Rename "Tatuquara" to "Boqueirão" throughout the data and reproduce the rest unchanged.

§ **MATERIAL SUPPLIED**:

────────────────

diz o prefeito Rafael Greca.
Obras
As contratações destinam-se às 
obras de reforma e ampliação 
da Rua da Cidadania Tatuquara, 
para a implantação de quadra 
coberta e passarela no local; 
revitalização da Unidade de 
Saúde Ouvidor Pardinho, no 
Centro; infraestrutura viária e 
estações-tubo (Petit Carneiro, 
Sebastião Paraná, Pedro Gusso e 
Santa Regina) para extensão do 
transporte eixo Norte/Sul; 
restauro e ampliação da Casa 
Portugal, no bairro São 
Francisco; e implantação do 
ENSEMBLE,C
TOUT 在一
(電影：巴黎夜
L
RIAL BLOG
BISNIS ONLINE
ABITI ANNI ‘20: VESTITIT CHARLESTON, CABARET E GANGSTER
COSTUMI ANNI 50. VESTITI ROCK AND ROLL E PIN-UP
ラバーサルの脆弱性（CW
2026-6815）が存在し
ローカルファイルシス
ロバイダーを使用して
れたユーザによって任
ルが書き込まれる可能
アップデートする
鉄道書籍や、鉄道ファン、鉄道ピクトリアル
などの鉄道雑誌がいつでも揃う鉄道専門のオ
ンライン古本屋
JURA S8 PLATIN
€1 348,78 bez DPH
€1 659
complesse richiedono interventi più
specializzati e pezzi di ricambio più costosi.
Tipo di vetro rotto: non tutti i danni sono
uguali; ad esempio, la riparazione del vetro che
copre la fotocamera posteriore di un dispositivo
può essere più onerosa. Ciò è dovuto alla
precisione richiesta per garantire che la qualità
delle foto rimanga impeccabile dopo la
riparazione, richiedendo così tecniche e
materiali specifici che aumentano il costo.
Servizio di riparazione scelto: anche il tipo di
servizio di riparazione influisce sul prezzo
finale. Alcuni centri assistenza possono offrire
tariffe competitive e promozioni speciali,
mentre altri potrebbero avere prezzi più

────────────────

§ **SOLUTION TO THIS TASK**:
diz o prefeito Rafael Greca.
Obras
As contratações destinam-se às 
obras de reforma e ampliação 
da Rua da Cidadania Boqueirão, 
para a implantação de quadra 
coberta e passarela no local; 
revitalização da Unidade de 
Saúde Ouvidor Pardinho, no 
Centro; infraestrutura viária e 
estações-tubo (Petit Carneiro, 
Sebastião Paraná, Pedro Gusso e 
Santa Regina) para extensão do 
transporte eixo Norte/Sul; 
restauro e ampliação da Casa 
Portugal, no bairro São 
Francisco; e implantação do 
ENSEMBLE,C
TOUT 在一
(電影：巴黎夜
L
RIAL BLOG
BISNIS ONLINE
ABITI ANNI ‘20: VESTITIT CHARLESTON, CABARET E GANGSTER
COSTUMI ANNI 50. VESTITI ROCK AND ROLL E PIN-UP
ラバーサルの脆弱性（CW
2026-6815）が存在し
ローカルファイルシス
ロバイダーを使用して
れたユーザによって任
ルが書き込まれる可能
アップデートする
鉄道書籍や、鉄道ファン、鉄道ピクトリアル
などの鉄道雑誌がいつでも揃う鉄道専門のオ
ンライン古本屋
JURA S8 PLATIN
€1 348,78 bez DPH
€1 659
complesse richiedono interventi più
specializzati e pezzi di ricambio più costosi.
Tipo di vetro rotto: non tutti i danni sono
uguali; ad esempio, la riparazione del vetro che
copre la fotocamera posteriore di un dispositivo
può essere più onerosa. Ciò è dovuto alla
precisione richiesta per garantire che la qualità
delle foto rimanga impeccabile dopo la
riparazione, richiedendo così tecniche e
materiali specifici che aumentano il costo.
Servizio di riparazione scelto: anche il tipo di
servizio di riparazione influisce sul prezzo
finale. Alcuni centri assistenza possono offrire
tariffe competitive e promozioni speciali,
mentre altri potrebbero avere prezzi più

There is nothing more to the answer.